All the topology and coordinates files of the complexes are located in the input_files/com folder.
A time serie decomposition is also available :

  • For calculations on a single snapshot :
    • 1F_min.csv :
      Contains time serie decomposition of the minimization for every energy term of every docking pose rescored.
  • For calculations on a short MD simulation :
    • MD_min.csv :
      Contains time serie decomposition of the minimization for every energy term of every docking pose rescored.
    • MD_prod.csv :
      Contains time serie decomposition of the production for every energy term of every docking pose rescored.

FAQ

I did a virtual screening without DockFlow. Can I still use ScoreFlow ?

Yes, but you will need to adapt the structure of your files to the one DockFlow uses :

  1. Start by creating a directory. It must contain all of the files mentioned below :
  2. Put all of your docking poses in one (or more) sub-folder.
    Each docking pose must follow this scheme :
    • MOL2 file, with a single molecule per file
    • The name of each docking poses should be unique, starting with a common name for different binding modes of the same ligand, directly followed by an underscore "_", followed by any string. The ligand name cannot contain any underscore. Examples :
      ✅ ligand-1_conf_001.mol2
      ✅ lig1_index_05_conf_007.mol2
      ✅ ZINC00967532_conf10.mol2
      ❌ ZINC_00967532_conf10.mol2
      ❌ ZINC00967532-conf10.mol2
      ❌ lig_12_003.mol2

Once these 2 steps are done, you might have to run LigFlow to prepare your docking poses. See LigFlow for more information.
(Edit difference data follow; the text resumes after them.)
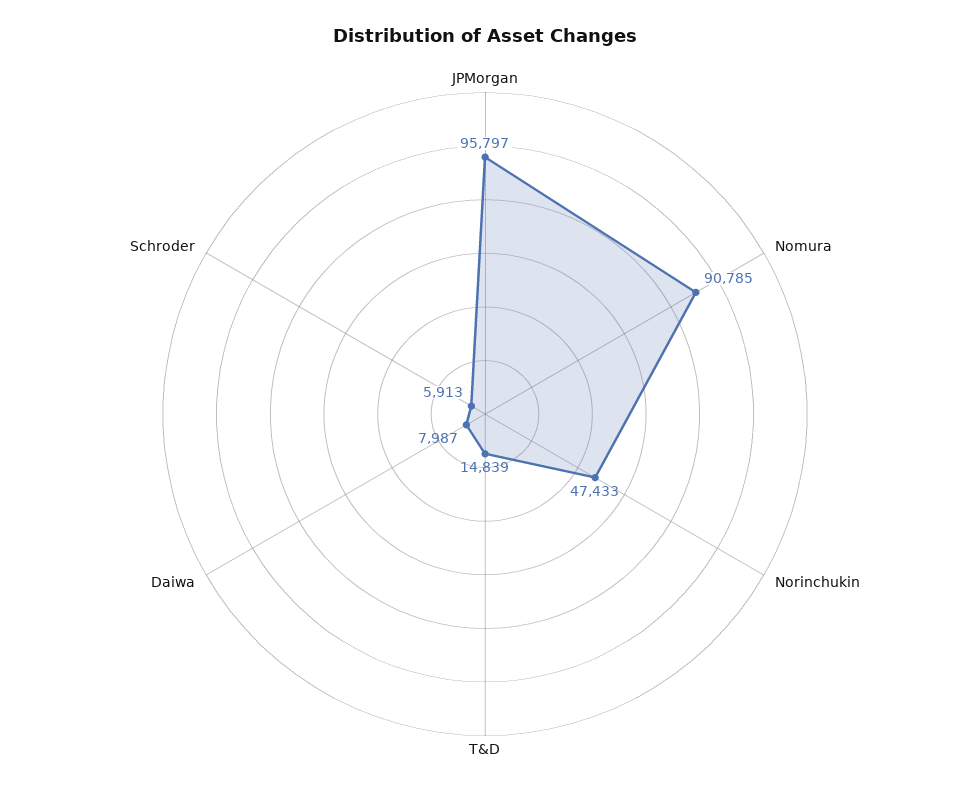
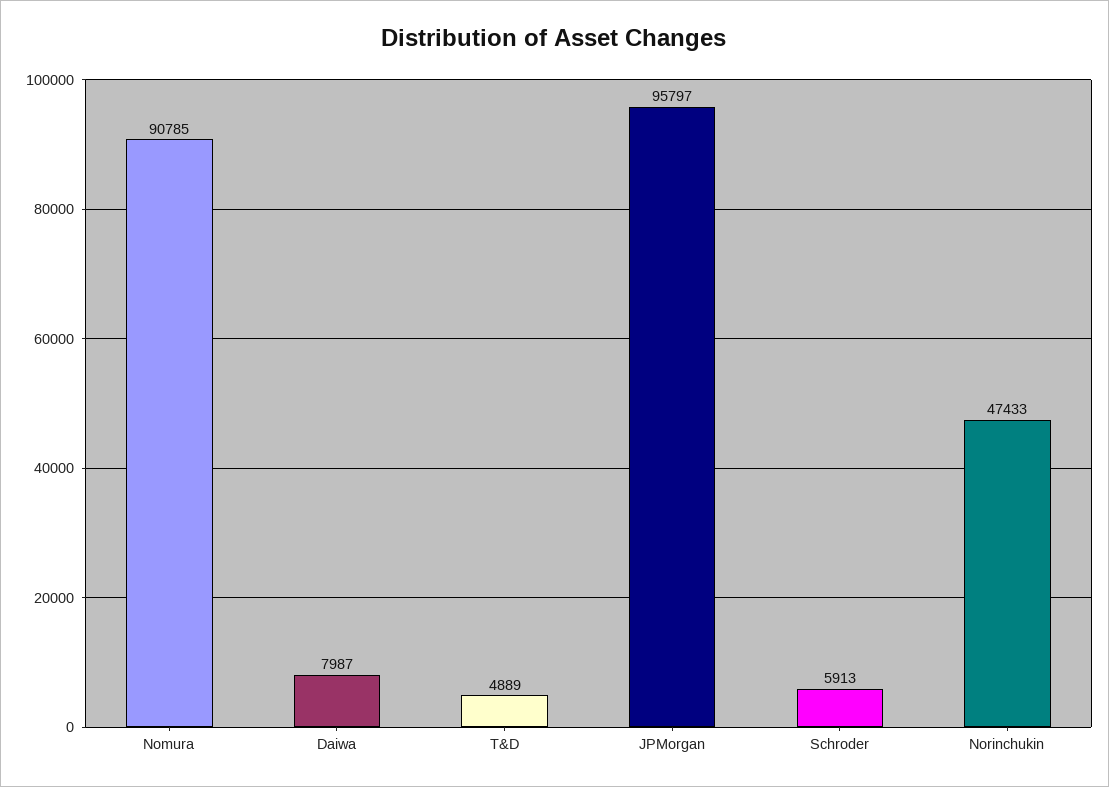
T&D: 14839 -> 4889

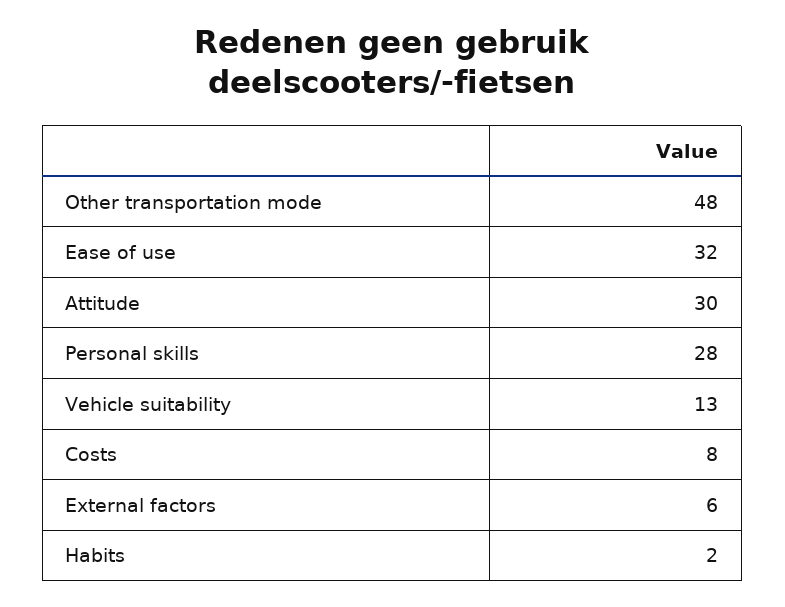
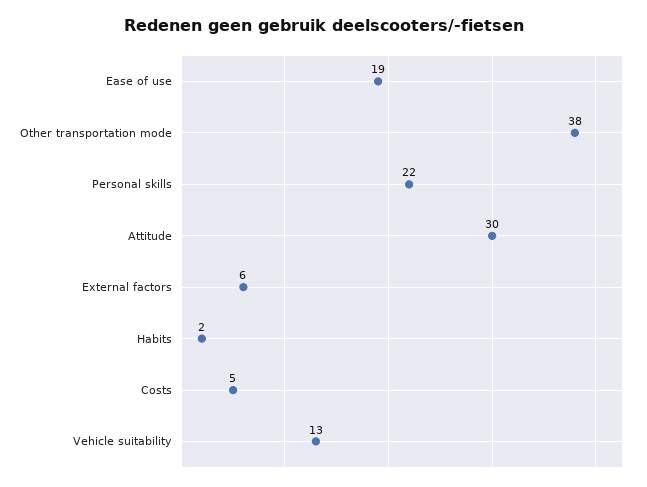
Other transportation mode: 48 -> 38
Ease of use: 32 -> 19
Personal skills: 28 -> 22
Costs: 8 -> 5

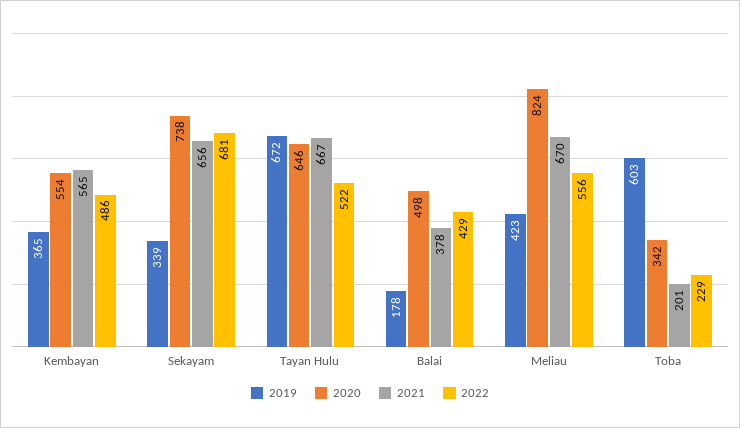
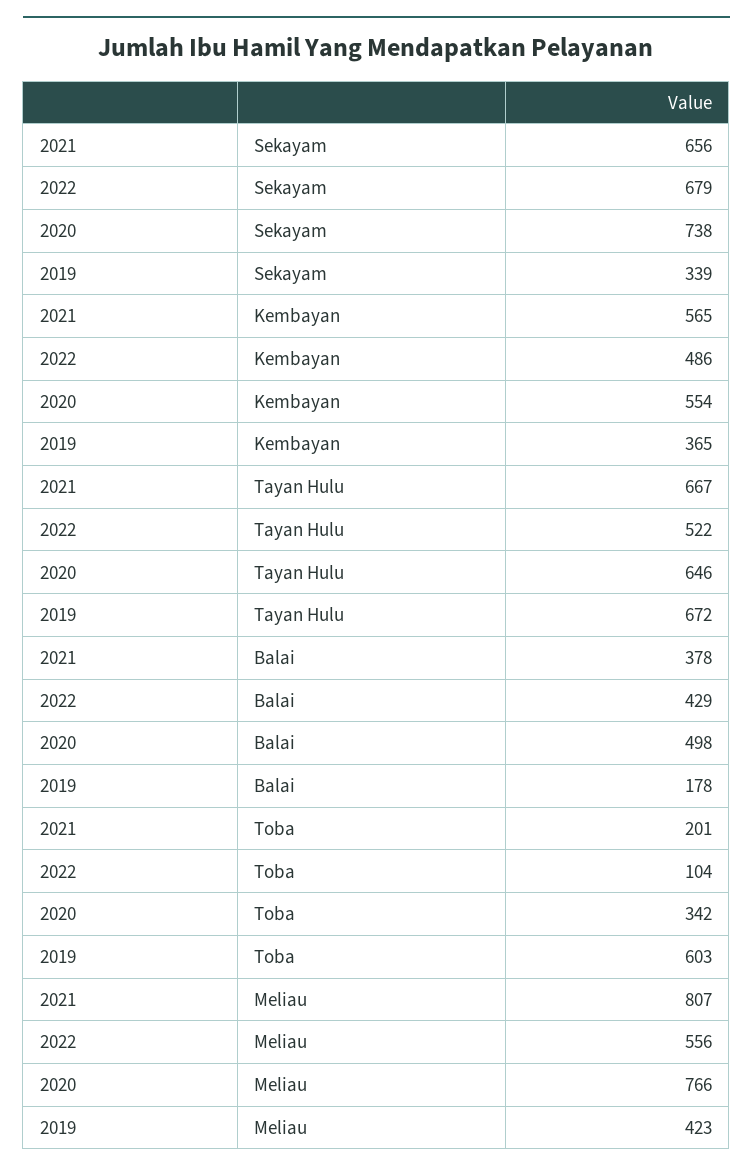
2022, Sekayam: 681 -> 679
2020, Meliau: 824 -> 766
2021, Meliau: 670 -> 807
2022, Toba: 229 -> 104

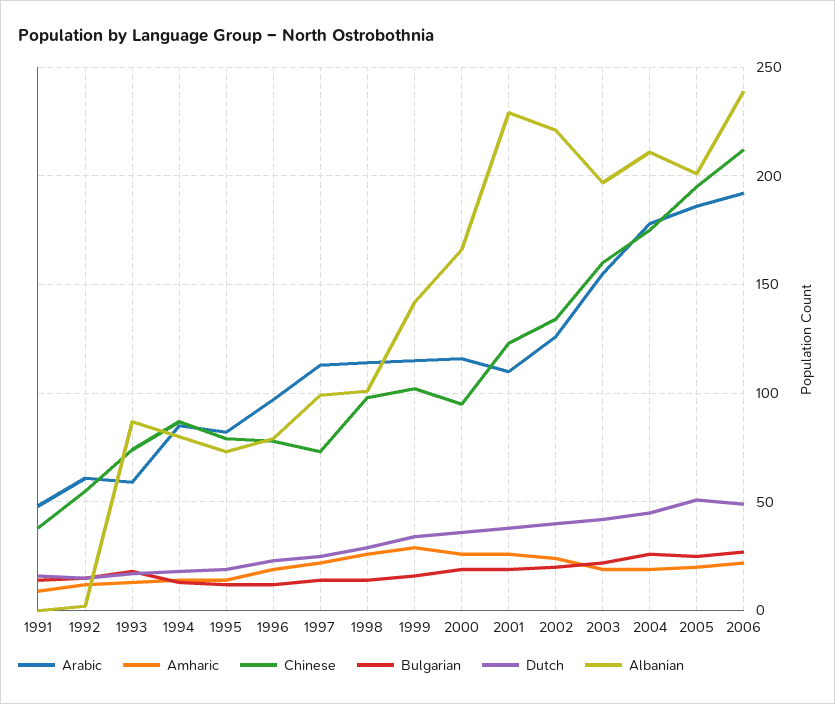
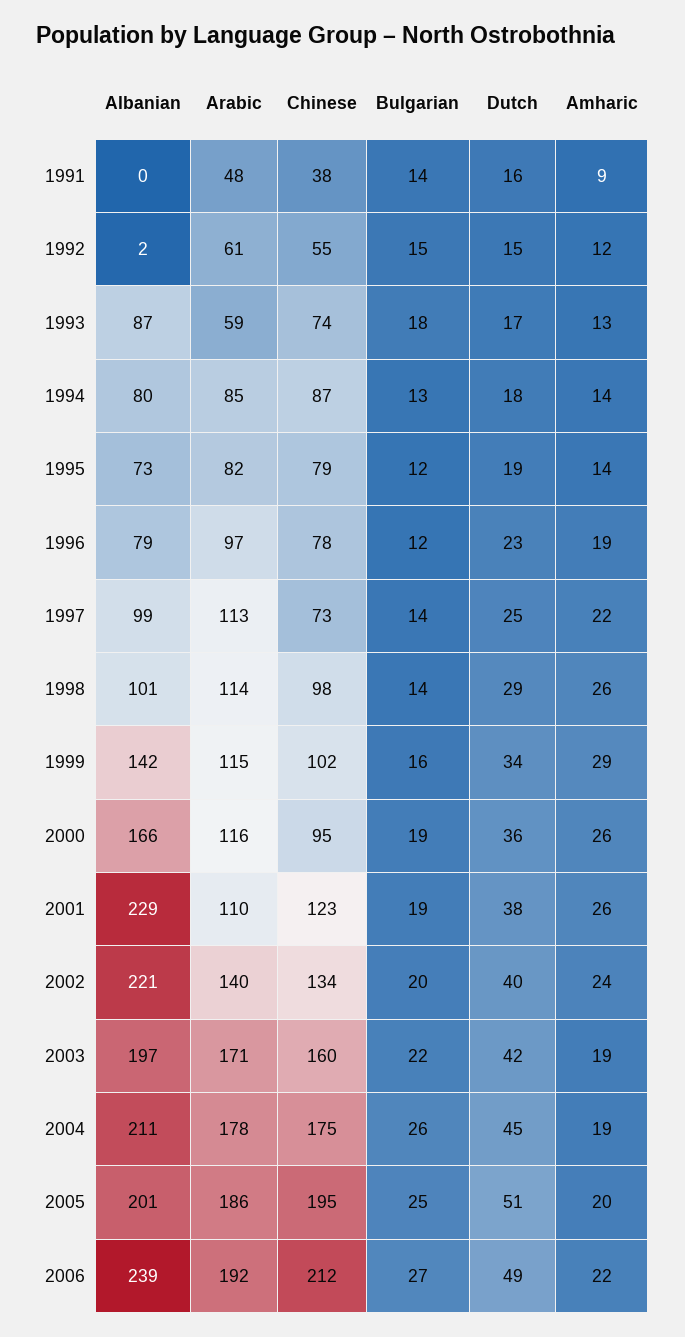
Arabic, 2002: 125 -> 140
Arabic, 2003: 155 -> 171

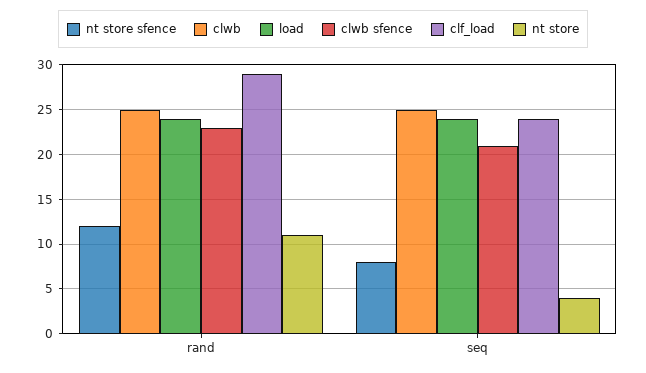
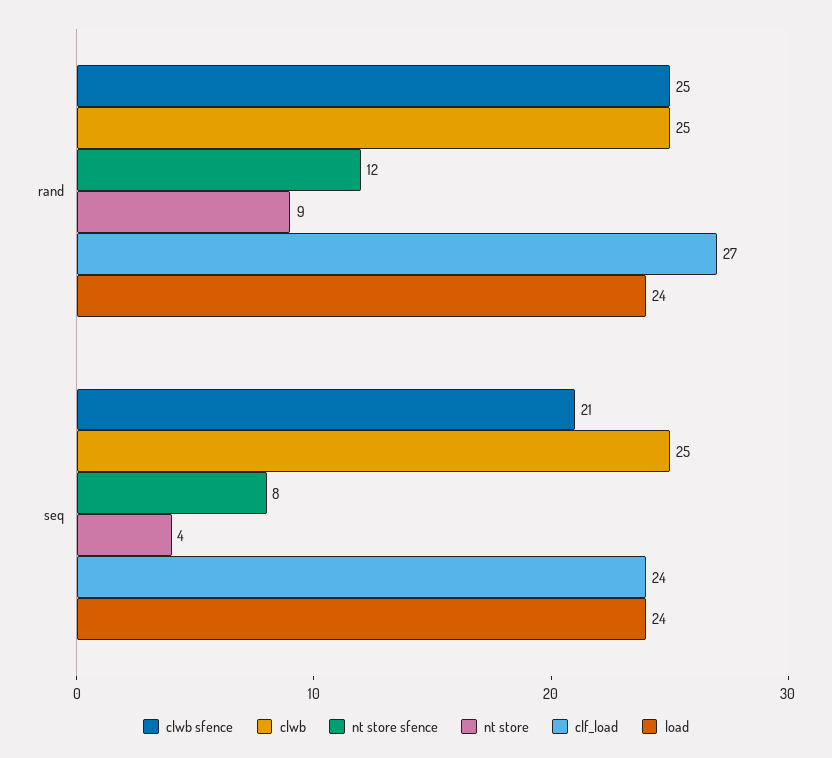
clwb sfence, rand: 23 -> 25
clf_load, rand: 29 -> 27
nt store, rand: 11 -> 9

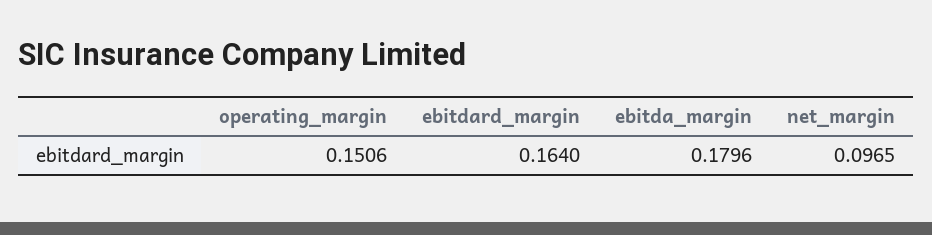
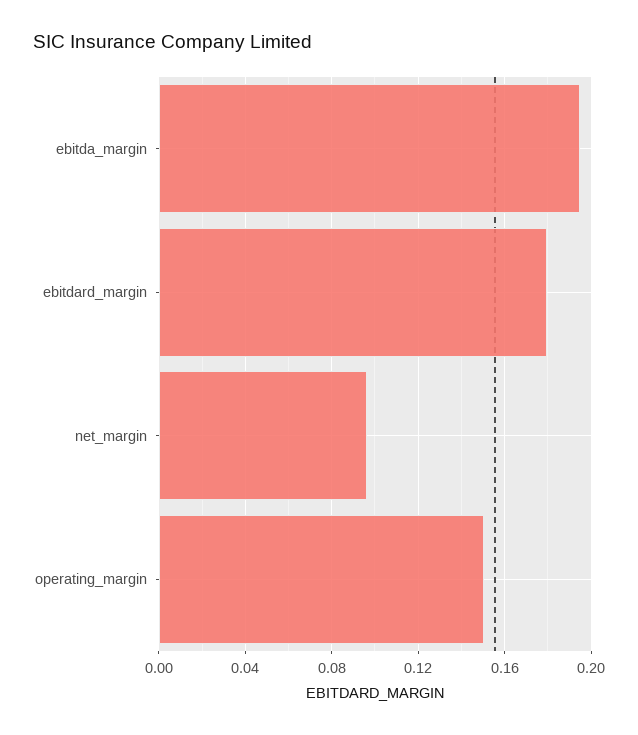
ebitdard_margin: 0.164 -> 0.18
ebitda_margin: 0.1796 -> 0.195

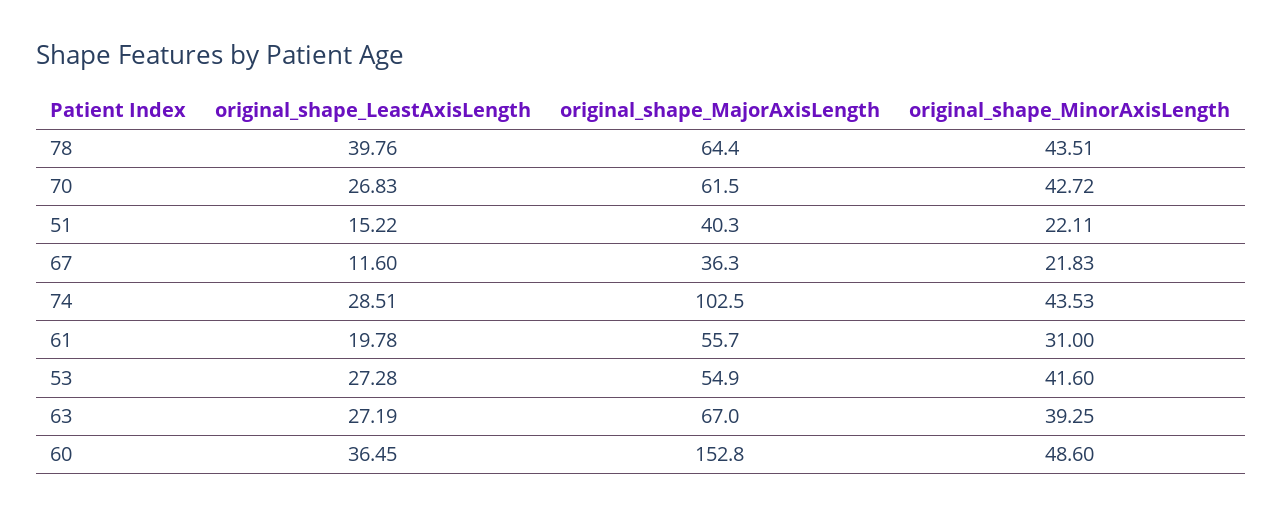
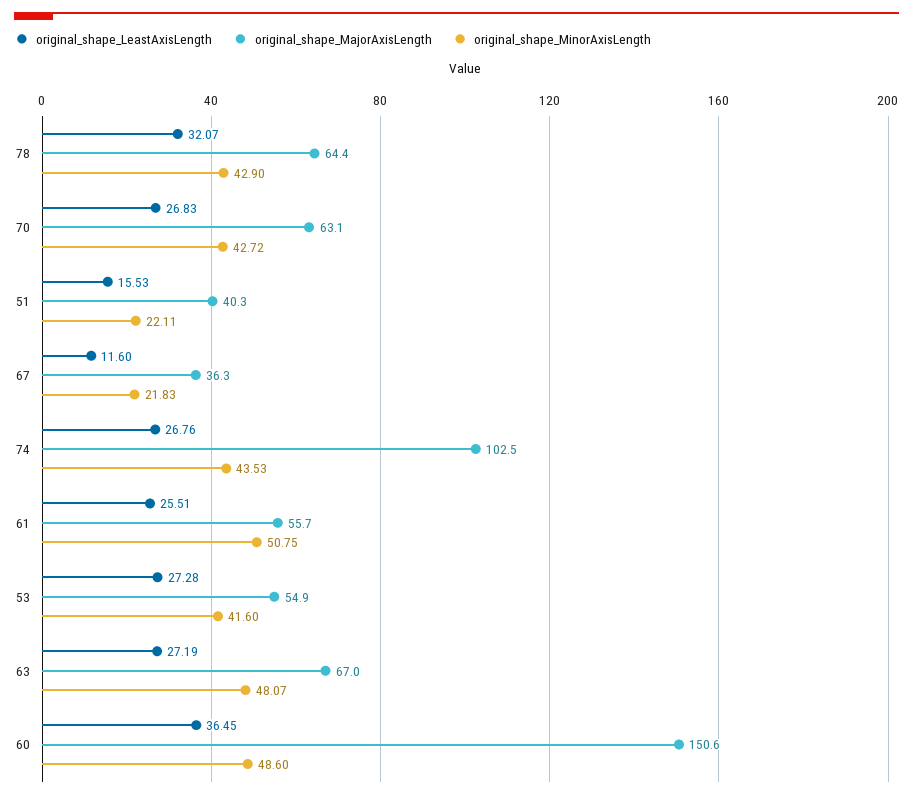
original_shape_LeastAxisLength, 78: 39.76 -> 32.07
original_shape_MinorAxisLength, 78: 43.51 -> 42.9
original_shape_MajorAxisLength, 70: 61.5 -> 63.1
original_shape_LeastAxisLength, 51: 15.22 -> 15.53
original_shape_LeastAxisLength, 74: 28.51 -> 26.76
original_shape_LeastAxisLength, 61: 19.78 -> 25.51
original_shape_MinorAxisLength, 61: 31 -> 50.75
original_shape_MinorAxisLength, 63: 39.25 -> 48.07
original_shape_MajorAxisLength, 60: 152.8 -> 150.6

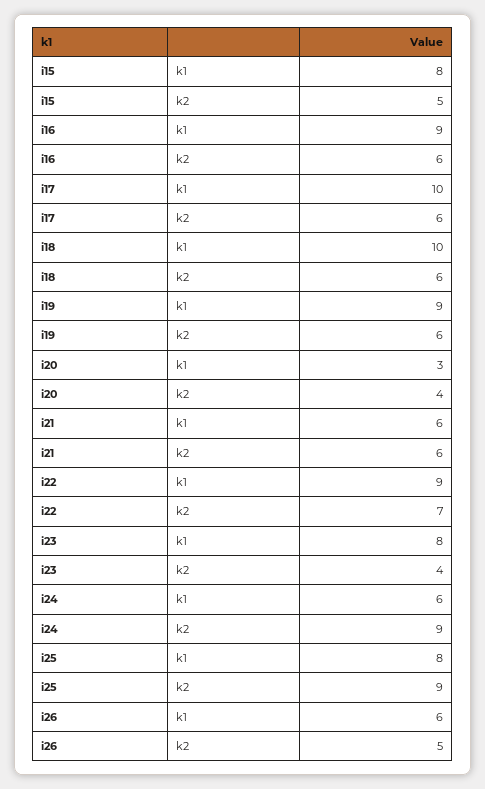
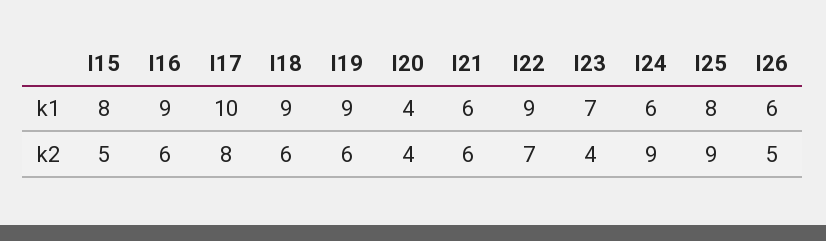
i17, k2: 6 -> 8
i18, k1: 10 -> 9
i20, k1: 3 -> 4
i23, k1: 8 -> 7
  1. In ScoreFlow.config :
    • Use the "ALL" or "BEST" mode (depending if you used LigFlow).
    • Provide a path to the directory created at step "1." as folder="path/to/directory".

I've just ran ScoreFlow on mazinger but now I would like to stop it. Is there a way to do it without killing all my other jobs ?
Run ScoreFlow --kill to kill the jobs related to the last rescoring you have performed.